TO DO:
Count the lines in the listing below that contain the word "What". Reply with the number alone.

SUPPLIED DATA:
-.-.-

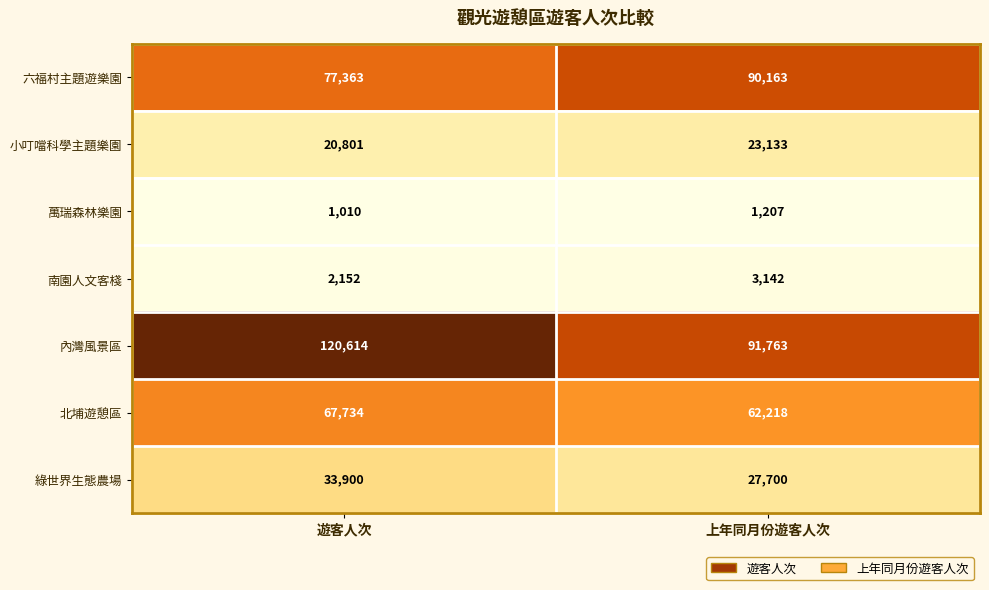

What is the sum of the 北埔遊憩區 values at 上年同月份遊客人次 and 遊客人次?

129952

-.-.-

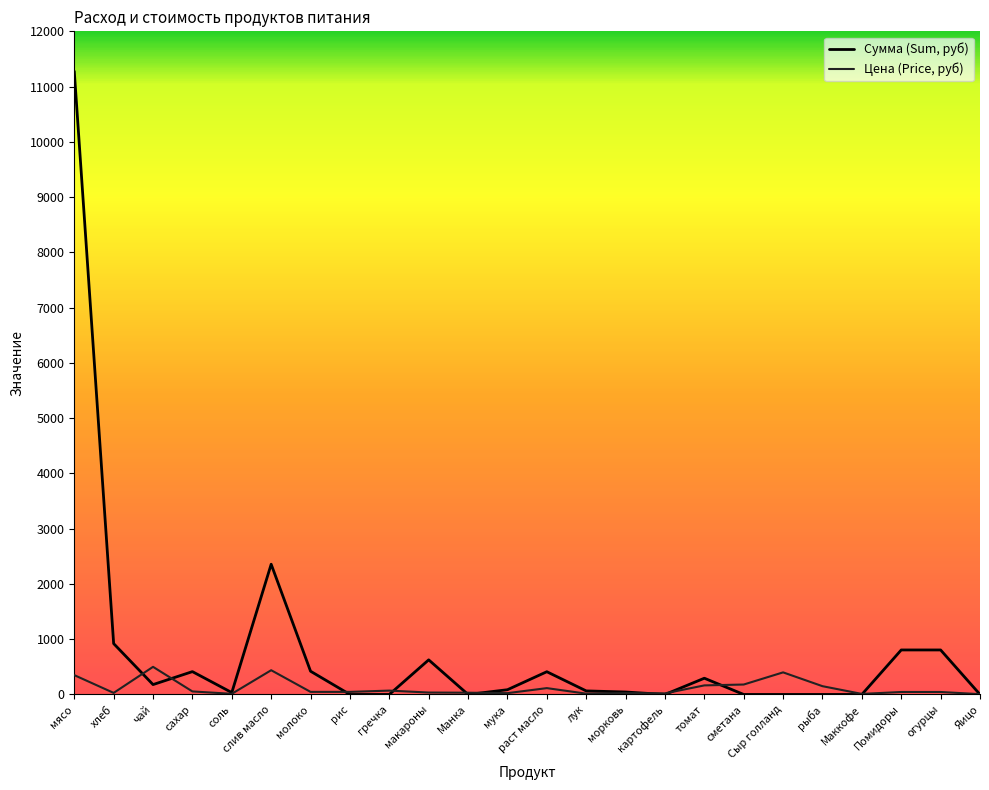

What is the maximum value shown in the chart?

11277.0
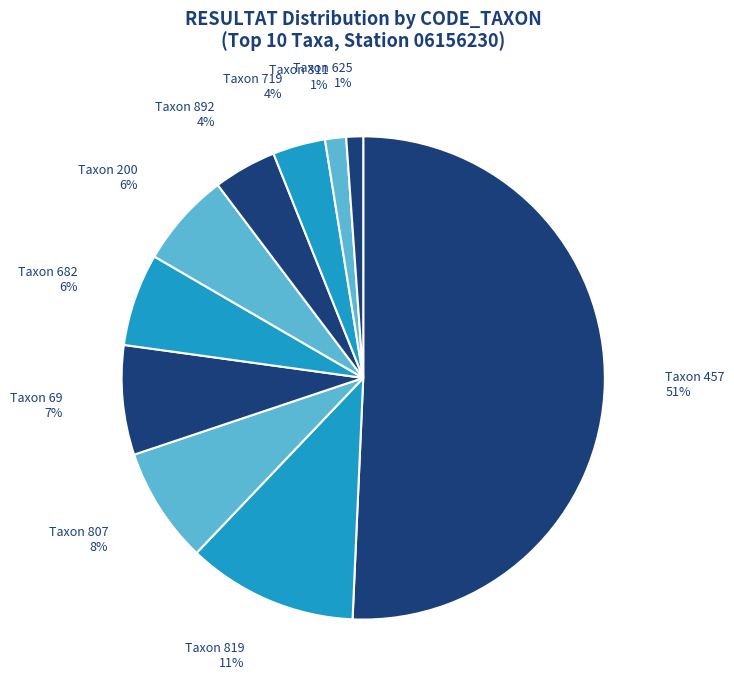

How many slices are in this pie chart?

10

-.-.-

ANSWER FOR THIS EXERCISE:
2